Different behavior of model.matrix between R 3.2 and R 3.1.1

classic Classic list List threaded Threaded
1 message Options
Reply | Threaded
Open this post in threaded view
|

Different behavior of model.matrix between R 3.2 and R 3.1.1

Frank Harrell
For building design matrices for Cox proportional hazards models in the
cph function in the rms package I have always used this construct:

Terms <- terms(formula, specials=c("strat", "cluster", "strata"), data=data)
specials <- attr(Terms, 'specials')
stra    <- specials$strat
Terms.ns     <- Terms
     if(length(stra)) {
       temp <- untangle.specials(Terms.ns, "strat", 1)
       Terms.ns <- Terms.ns[- temp$terms]    #uses [.terms function
     }
X <- model.matrix(Terms.ns, X)[, -1, drop=FALSE]

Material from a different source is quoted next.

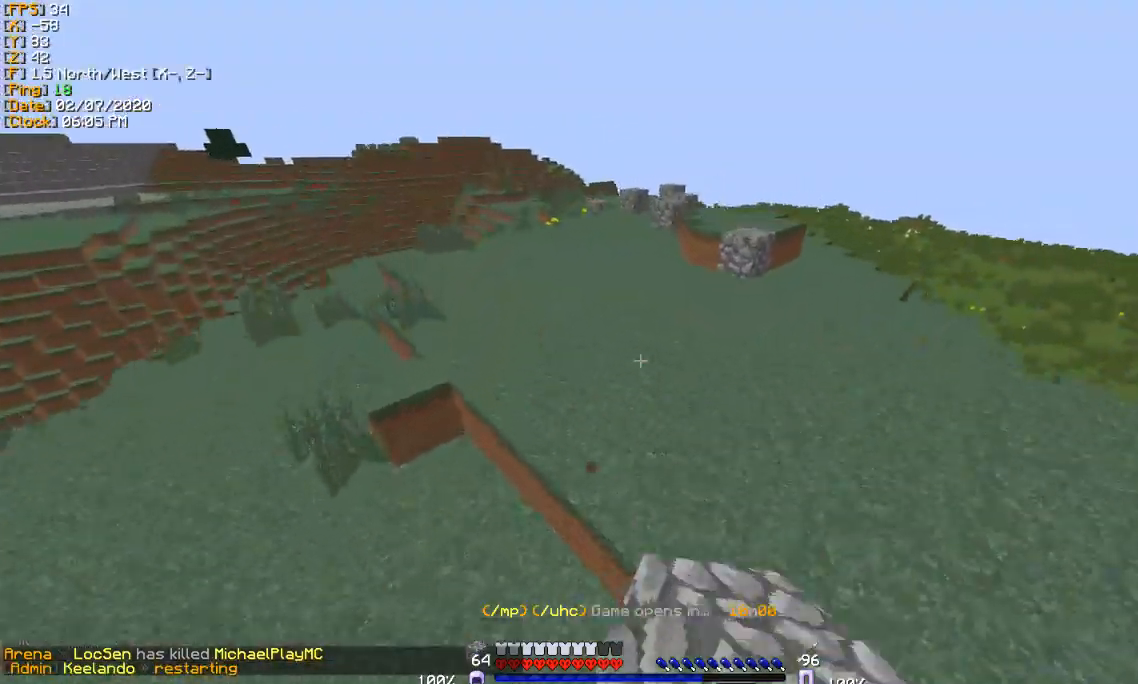
{"keys": ["w"], "events": []}
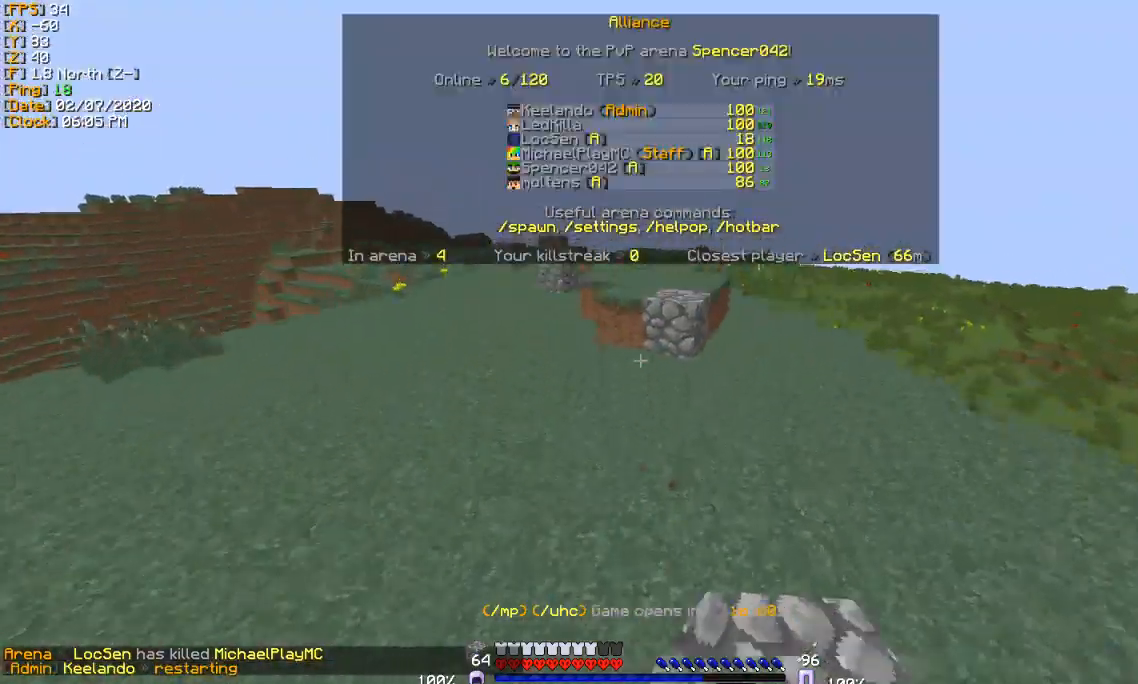
{"keys": ["w"], "events": []}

The Terms.ns logic removes stratification factor "main effects" so that
if a stratification factor interacts with a non-stratification factor,
only the interaction terms are included, not the strat. factor main
effects. [In a Cox PH model stratification goes into the nonparametric
survival curve part of the model].

Lately this logic quit working; model.matrix keeps the unneeded main
effects in the design matrix.  Does anyone know what changed in R that
could have caused this, and possibly a workaround?

Note that cph is a kind of front-end to the survival package's coxph
function.  Therry Therneau uses more complex logic to construct the
design matrix reliably.  I'd like to avoid that logic because it creates
an overly wide design matrix before removing the unneeded columns.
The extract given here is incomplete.